Mary Shelley uses themes of science and knowledge as a background of the novel and constructs the navel around these topics. Science in this novel is speculative rather than an articulation of current science. In other words, this novel is really about the world of the scientist who creates new reality. For Shelley, science is a unique theme and setting which helps the author to underline threats and dangers of human ignorance. Victor, the main character of the novel and devoted scientist, explains that “the theory of medicine, and those branches of physical science from which a naval adventurer might derive the greatest practical advantage” (Shelley). The opening sentence speaks of an enterprise “regarded with… evil forebodings” and this sets the tone for the novel as a whole perfectly. Shelley brings science to the forefront as part of the issues in question. It seems that the author relinquishes the mystery associated with scientific and biological solutions. The change must not have come altogether easily, however, as the plot and structure of this remarkable novel reveal.

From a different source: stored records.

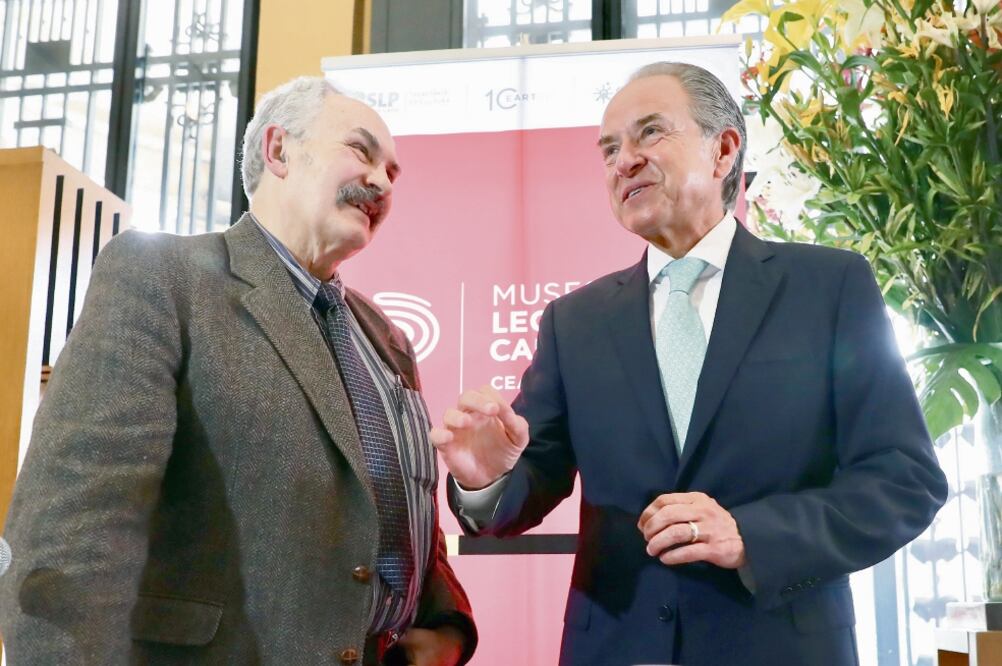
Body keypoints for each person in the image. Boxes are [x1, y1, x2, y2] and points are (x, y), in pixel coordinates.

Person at [432, 62, 947, 665]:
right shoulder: (575, 321)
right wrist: (484, 481)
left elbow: (903, 481)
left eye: (650, 133)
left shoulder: (827, 287)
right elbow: (530, 479)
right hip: (617, 648)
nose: (624, 162)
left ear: (723, 150)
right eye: (609, 150)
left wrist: (751, 535)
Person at [0, 76, 476, 666]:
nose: (381, 181)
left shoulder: (387, 338)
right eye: (361, 151)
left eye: (393, 172)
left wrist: (445, 625)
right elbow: (73, 532)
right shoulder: (165, 278)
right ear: (278, 150)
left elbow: (396, 502)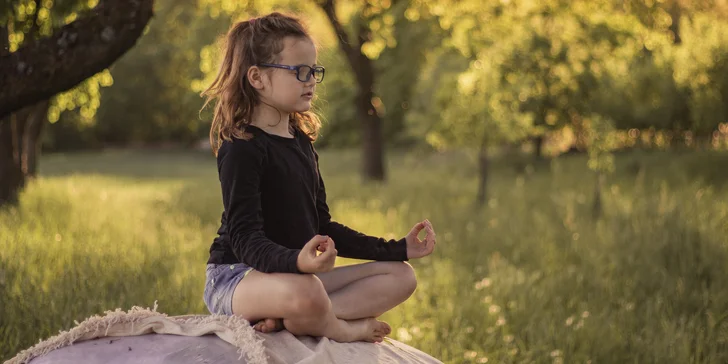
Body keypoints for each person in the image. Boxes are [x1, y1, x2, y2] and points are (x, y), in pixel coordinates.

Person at [199, 12, 437, 344]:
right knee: (308, 290)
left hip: (294, 279)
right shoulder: (242, 148)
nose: (311, 80)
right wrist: (297, 261)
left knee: (401, 276)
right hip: (238, 278)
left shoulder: (300, 142)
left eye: (314, 71)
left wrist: (397, 248)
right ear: (257, 77)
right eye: (300, 71)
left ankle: (293, 320)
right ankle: (339, 327)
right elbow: (244, 238)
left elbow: (322, 225)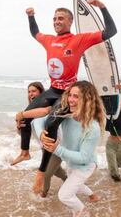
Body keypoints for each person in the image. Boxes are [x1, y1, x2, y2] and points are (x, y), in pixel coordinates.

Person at [16, 0, 117, 194]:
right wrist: (31, 16)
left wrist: (103, 7)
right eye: (54, 19)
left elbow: (111, 31)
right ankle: (25, 152)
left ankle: (41, 171)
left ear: (70, 21)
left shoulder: (79, 39)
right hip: (53, 89)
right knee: (24, 116)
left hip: (67, 92)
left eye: (61, 18)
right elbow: (35, 32)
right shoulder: (49, 40)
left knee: (50, 123)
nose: (56, 22)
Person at [37, 81, 104, 216]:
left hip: (85, 165)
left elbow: (84, 157)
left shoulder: (92, 128)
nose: (71, 100)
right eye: (70, 95)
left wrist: (57, 149)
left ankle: (83, 212)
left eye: (76, 96)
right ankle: (92, 195)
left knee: (65, 195)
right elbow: (38, 120)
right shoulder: (67, 115)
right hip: (70, 162)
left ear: (87, 100)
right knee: (75, 185)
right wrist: (40, 133)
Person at [11, 82, 68, 197]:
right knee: (57, 171)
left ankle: (43, 194)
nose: (31, 94)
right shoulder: (29, 113)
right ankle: (70, 182)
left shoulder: (49, 108)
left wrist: (42, 134)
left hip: (56, 148)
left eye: (34, 91)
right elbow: (23, 133)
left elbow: (43, 123)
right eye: (29, 91)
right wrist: (19, 127)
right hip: (45, 149)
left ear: (41, 94)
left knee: (46, 174)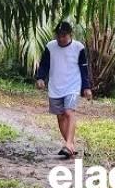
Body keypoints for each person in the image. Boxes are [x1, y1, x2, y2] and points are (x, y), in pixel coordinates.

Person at [35, 21, 92, 158]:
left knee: (69, 112)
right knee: (60, 116)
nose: (60, 38)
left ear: (70, 34)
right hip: (55, 86)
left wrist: (86, 87)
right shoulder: (50, 46)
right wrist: (40, 78)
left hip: (72, 85)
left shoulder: (78, 48)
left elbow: (84, 69)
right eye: (58, 35)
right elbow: (44, 65)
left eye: (64, 35)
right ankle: (70, 145)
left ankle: (68, 144)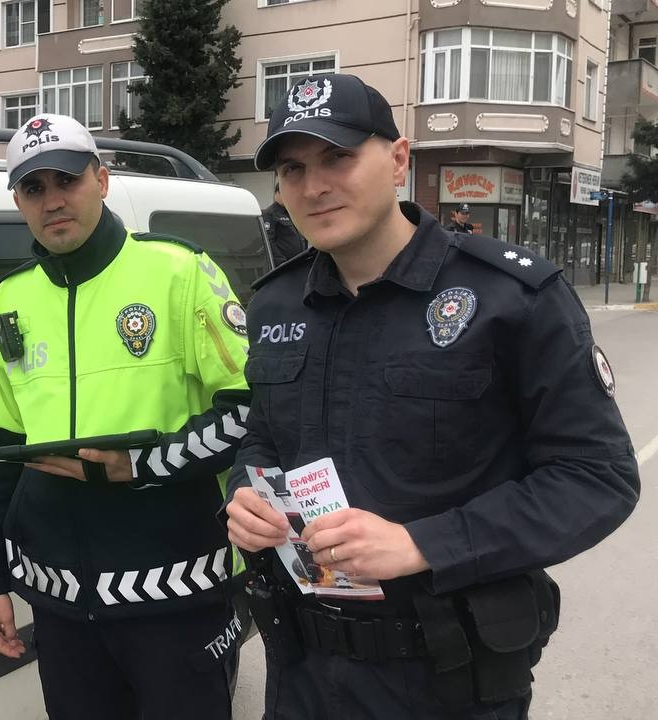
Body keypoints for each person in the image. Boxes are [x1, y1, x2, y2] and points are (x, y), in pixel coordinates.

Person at [224, 73, 640, 719]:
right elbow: (264, 437)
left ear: (397, 160)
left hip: (449, 679)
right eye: (292, 168)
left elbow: (597, 477)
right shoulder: (277, 302)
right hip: (303, 674)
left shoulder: (510, 297)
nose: (314, 185)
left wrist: (424, 545)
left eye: (338, 156)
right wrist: (245, 493)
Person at [0, 113, 253, 719]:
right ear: (18, 201)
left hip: (176, 589)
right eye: (33, 188)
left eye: (66, 180)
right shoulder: (9, 298)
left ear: (101, 179)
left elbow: (253, 413)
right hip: (61, 601)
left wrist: (141, 465)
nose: (52, 200)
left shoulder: (180, 271)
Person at [262, 182, 308, 265]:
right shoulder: (270, 214)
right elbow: (268, 241)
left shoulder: (292, 213)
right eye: (284, 193)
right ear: (276, 194)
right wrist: (280, 261)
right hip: (284, 265)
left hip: (299, 262)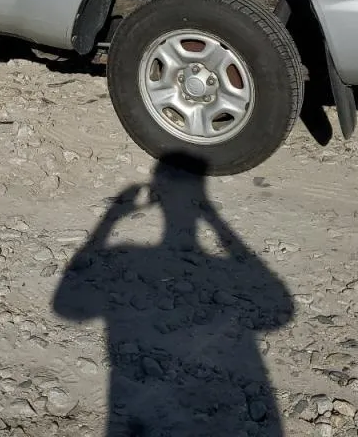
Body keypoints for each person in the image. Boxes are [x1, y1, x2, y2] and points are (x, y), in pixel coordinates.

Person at [53, 156, 294, 436]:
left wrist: (110, 219)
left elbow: (66, 306)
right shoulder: (212, 268)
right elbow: (280, 307)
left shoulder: (127, 256)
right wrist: (213, 218)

Science and knowledge support Victor in his attempts to discover and study the secret of life. Victor explains: “I at once gave up my former occupations, set down natural history and all its progeny as a deformed and abortive creation, and entertained the greatest disdain for a would-be science which could never even step within the threshold of real knowledge” (Shelley). The novel is mysterious even though secrecy equals the scientific desire to understand the human life. Through the characters of the monster, Shelley portrays that science and knowledge are difficult to control and direct. Mary Shelley is here dissociating her story from the superstitious, backward-looking terrors of most novels. The horror of Victor’s tale is forward-looking; it springs from the progress of science, not from a willing return to belief in ghosts and demons. “Remember’, Victor insists, ‘I am not recording the vision of a madman” (Shelley). What remains, though, is something equally incapable of being controlled by science. Even though science and medicine can often harness the forces of nature, they have not yet been proven effective in matters involving the human heart. As it is clearly evident from the rest of the novel, Victor never leaves behind his faith in science, medicine and knowledge.

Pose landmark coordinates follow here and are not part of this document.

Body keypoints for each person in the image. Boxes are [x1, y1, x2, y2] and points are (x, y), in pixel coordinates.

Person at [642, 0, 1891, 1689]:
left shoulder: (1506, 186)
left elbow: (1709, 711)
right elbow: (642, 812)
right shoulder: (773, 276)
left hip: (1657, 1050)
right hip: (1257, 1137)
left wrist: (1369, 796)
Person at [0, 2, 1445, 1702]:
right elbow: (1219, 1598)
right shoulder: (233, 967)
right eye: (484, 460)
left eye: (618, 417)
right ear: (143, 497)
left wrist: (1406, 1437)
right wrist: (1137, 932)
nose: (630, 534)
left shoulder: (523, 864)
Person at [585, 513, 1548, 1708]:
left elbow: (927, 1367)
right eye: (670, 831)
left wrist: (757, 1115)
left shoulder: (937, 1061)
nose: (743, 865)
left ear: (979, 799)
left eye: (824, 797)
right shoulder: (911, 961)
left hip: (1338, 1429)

In sum, through the character of Victor, Shelley portrays that a person matures when he is able to accept responsibilities for his actions and their consequences. When Victor ‘matures’ and accepts his guilt, he understands that freedom has no value to him, the world has no comforts for any unfortunate soul who bears a guilt and remorse within him.
Mellor, Anne Mary Shelley: Her Life Her Fiction Her Monsters. New York: Routledge, 1989.
Peterfreund, S. Composing What May Not Be “Sad Trash”: A Reconsideration of Mary Shelley’s Use of Paracelsus in Frankenstein. Studies in Romanticism 43 (2004): 79.
Shelley, M. Frankenstein, 2007. Web.